When I get up to my room, the bed, floors, and my desk chair are empty. It looks like someone has ransacked the place. Wait, no, it looks like someone has cleaned it. Sure as hell wasn’t me, since I’m a bit of a tornado. I leave my clothes in piles until they’re so bad that I’m forced to straighten things up. The only time the floor in my room was ever visible was when Bevan and I were dating.

It hits me, and I whirl around to my closet. Each room in this house is nearly identical, save for Gannon’s third floor attic room. Compromised of dull beige walls that each one of us have covered in posters or pictures, a queen-sized bed with no headboard, furniture pulled from random places or connections we have, and a tiny closet with a pine wood door that creaks every time you open it.

And when I throw my closet door open, my hamper is missing.

My stomach is still rumbling and I drop my backpack on the floor even though I should unpack the textbooks I need to study from. But my curiosity is on the hunt, and I have a very real suspicion I know what’s going on.

“Where did my hamper go?” I ask the girls when I get down to the first floor again.

They are still sitting on the couch eating popcorn and watching some Netflix show they’re entranced in.

On the TV, some reality star screeches after a guy does a body shot off of her.

“Think I saw Bevan take it to the basement,” Taya says absently, waving me off like I’m interrupting the most important moment ever.

“Huh?” I say to myself more than them, because she and Amelie are already ignoring me.

When Bevan and I were a couple, she would always do my laundry. Not because I made her, but because I think it made her feel like … a wife? If that makes any sense. It was the one thing she didn’t mind doing, washing and folding, that showed she cared about me. She started doing it after I dyed more than half my clothes pink freshman year in the dorms and kept on with it. I never asked her to, and if she’d stopped, I never would have questioned it, but it was just our routine.

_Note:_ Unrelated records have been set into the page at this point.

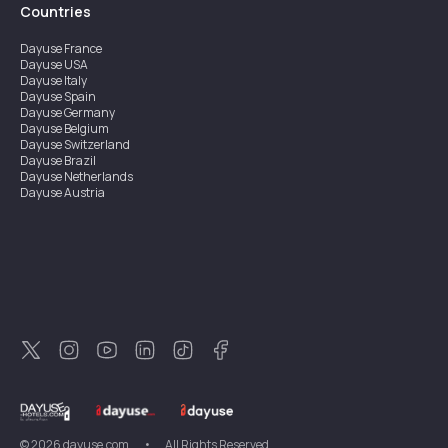
Countries
Dayuse
France
Dayuse
USA
Dayuse
Italy
Dayuse
Spain
Dayuse
Germany
Dayuse
Belgium
Dayuse
Switzerland
Dayuse
Brazil
Dayuse
Netherlands
Dayuse
Austria
Dayuse
Australia
Dayuse
Ireland
Dayuse
Hong Kong
Dayuse
Canada
Dayuse
Singapore
Dayuse
Sweden
Dayuse
Thailand
Dayuse
Portugal
Dayuse
Korea
Dayuse
New Zealand
Dayuse
Türkiye
©
2026
dayuse.com
•
All Rights Reserved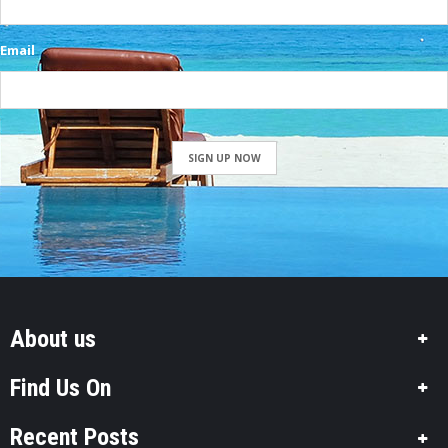
Email
SIGN UP NOW
About us
Find Us On
Recent Posts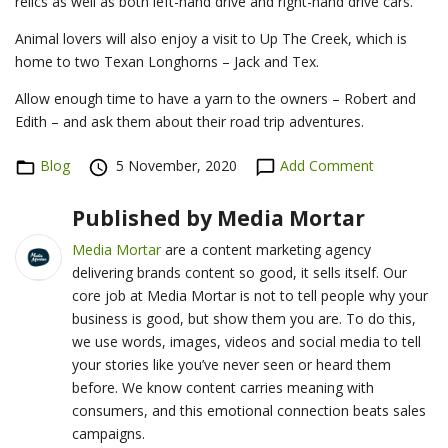
relics as well as both left-hand drive and right-hand drive cars.
Animal lovers will also enjoy a visit to Up The Creek, which is
home to two Texan Longhorns – Jack and Tex.
Allow enough time to have a yarn to the owners – Robert and
Edith – and ask them about their road trip adventures.
Categories
Blog
Posted
5 November, 2020
Add Comment
on
Published by
Media Mortar
Media Mortar
are a content marketing agency
delivering brands content so good, it sells itself. Our
core job at Media Mortar is not to tell people why your
business is good, but show them you are. To do this,
we use words, images, videos and social media to tell
your stories like you’ve never seen or heard them
before. We know content carries meaning with
consumers, and this emotional connection beats sales
campaigns.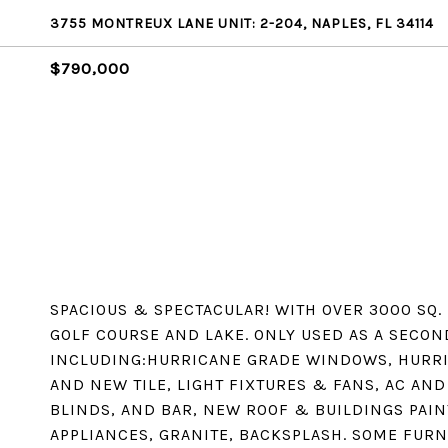
3755 MONTREUX LANE UNIT: 2-204, NAPLES, FL 34114
$790,000
SPACIOUS & SPECTACULAR! WITH OVER 3000 SQ.
GOLF COURSE AND LAKE. ONLY USED AS A SECON
INCLUDING:HURRICANE GRADE WINDOWS, HURRI
AND NEW TILE, LIGHT FIXTURES & FANS, AC AN
BLINDS, AND BAR, NEW ROOF & BUILDINGS PAIN
APPLIANCES, GRANITE, BACKSPLASH. SOME FURN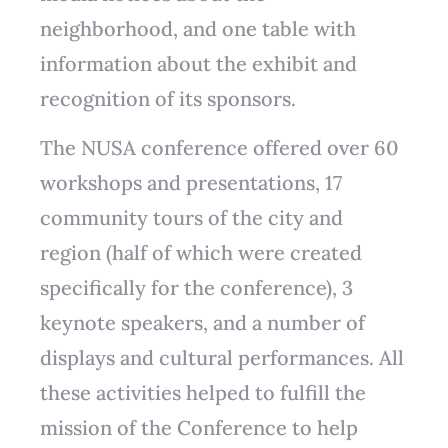
neighborhood, and one table with
information about the exhibit and
recognition of its sponsors.
The NUSA conference offered over 60
workshops and presentations, 17
community tours of the city and
region (half of which were created
specifically for the conference), 3
keynote speakers, and a number of
displays and cultural performances. All
these activities helped to fulfill the
mission of the Conference to help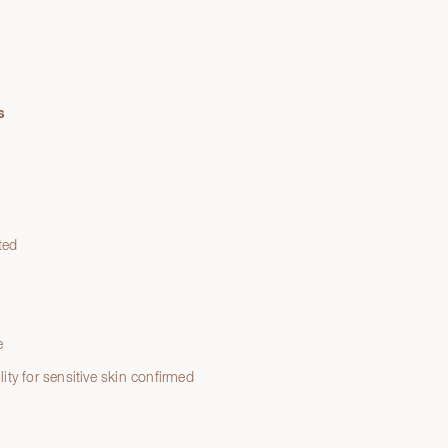
s
ted
e
e
lity for sensitive skin confirmed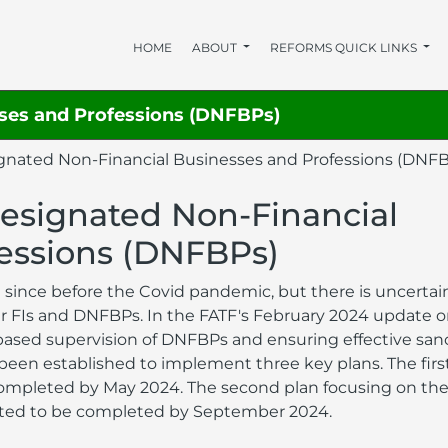
HOME
ABOUT
REFORMS QUICK LINKS
ses and Professions (DNFBPs)
gnated Non-Financial Businesses and Professions (DNF
Designated Non-Financial
essions (DNFBPs)
since before the Covid pandemic, but there is uncertain
 FIs and DNFBPs. In the FATF's February 2024 update on 
based supervision of DNFBPs and ensuring effective sa
 been established to implement three key plans. The firs
completed by May 2024. The second plan focusing on the
ected to be completed by September 2024.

Heading for the basement, I cringe. This place is usually reserved as the game location during parties, but on a regular day, I never come down here. It smells like stale, cheap beer and something akin to condoms, which makes me want to vomit. I also have never been a fan of basements and Bevan knows that, which is possibly why she always did my laundry.

“You didn’t have to do that.” My voice echoes in the cavernous space as I spot her standing at our ancient laundry machines.

“Are you going to run up the stairs in a second? I swear I saw a clown cackling over there in the corner.” She busts me.

I shiver with a creepiness that makes my skin crawl. “Don’t even fucking say that. I’m two seconds from bolting.”